RAW RECORDS:
Begin
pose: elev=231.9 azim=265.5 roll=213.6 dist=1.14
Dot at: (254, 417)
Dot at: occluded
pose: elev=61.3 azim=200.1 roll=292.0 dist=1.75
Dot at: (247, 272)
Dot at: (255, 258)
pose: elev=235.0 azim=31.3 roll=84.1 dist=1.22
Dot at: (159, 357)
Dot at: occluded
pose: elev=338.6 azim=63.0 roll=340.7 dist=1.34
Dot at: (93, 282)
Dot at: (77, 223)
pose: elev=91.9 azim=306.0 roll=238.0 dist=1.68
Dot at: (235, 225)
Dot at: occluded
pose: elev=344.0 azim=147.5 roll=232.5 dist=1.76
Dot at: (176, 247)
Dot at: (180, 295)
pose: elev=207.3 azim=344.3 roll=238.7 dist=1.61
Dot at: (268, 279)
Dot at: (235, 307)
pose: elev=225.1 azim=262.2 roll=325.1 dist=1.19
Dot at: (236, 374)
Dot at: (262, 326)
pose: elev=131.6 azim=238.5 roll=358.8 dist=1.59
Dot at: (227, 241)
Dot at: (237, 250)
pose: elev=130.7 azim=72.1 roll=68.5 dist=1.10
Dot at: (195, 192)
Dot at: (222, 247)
End
TASK OBJECTIVE:
Please present the material above as a Markdown table with two columns, No. and Text, putting each line in its own row numbered in order and leaving out any blank lines.

RESULT:
| No. | Text |
|---|---|
| 1 | pose: elev=231.9 azim=265.5 roll=213.6 dist=1.14 |
| 2 | Dot at: (254, 417) |
| 3 | Dot at: occluded |
| 4 | pose: elev=61.3 azim=200.1 roll=292.0 dist=1.75 |
| 5 | Dot at: (247, 272) |
| 6 | Dot at: (255, 258) |
| 7 | pose: elev=235.0 azim=31.3 roll=84.1 dist=1.22 |
| 8 | Dot at: (159, 357) |
| 9 | Dot at: occluded |
| 10 | pose: elev=338.6 azim=63.0 roll=340.7 dist=1.34 |
| 11 | Dot at: (93, 282) |
| 12 | Dot at: (77, 223) |
| 13 | pose: elev=91.9 azim=306.0 roll=238.0 dist=1.68 |
| 14 | Dot at: (235, 225) |
| 15 | Dot at: occluded |
| 16 | pose: elev=344.0 azim=147.5 roll=232.5 dist=1.76 |
| 17 | Dot at: (176, 247) |
| 18 | Dot at: (180, 295) |
| 19 | pose: elev=207.3 azim=344.3 roll=238.7 dist=1.61 |
| 20 | Dot at: (268, 279) |
| 21 | Dot at: (235, 307) |
| 22 | pose: elev=225.1 azim=262.2 roll=325.1 dist=1.19 |
| 23 | Dot at: (236, 374) |
| 24 | Dot at: (262, 326) |
| 25 | pose: elev=131.6 azim=238.5 roll=358.8 dist=1.59 |
| 26 | Dot at: (227, 241) |
| 27 | Dot at: (237, 250) |
| 28 | pose: elev=130.7 azim=72.1 roll=68.5 dist=1.10 |
| 29 | Dot at: (195, 192) |
| 30 | Dot at: (222, 247) |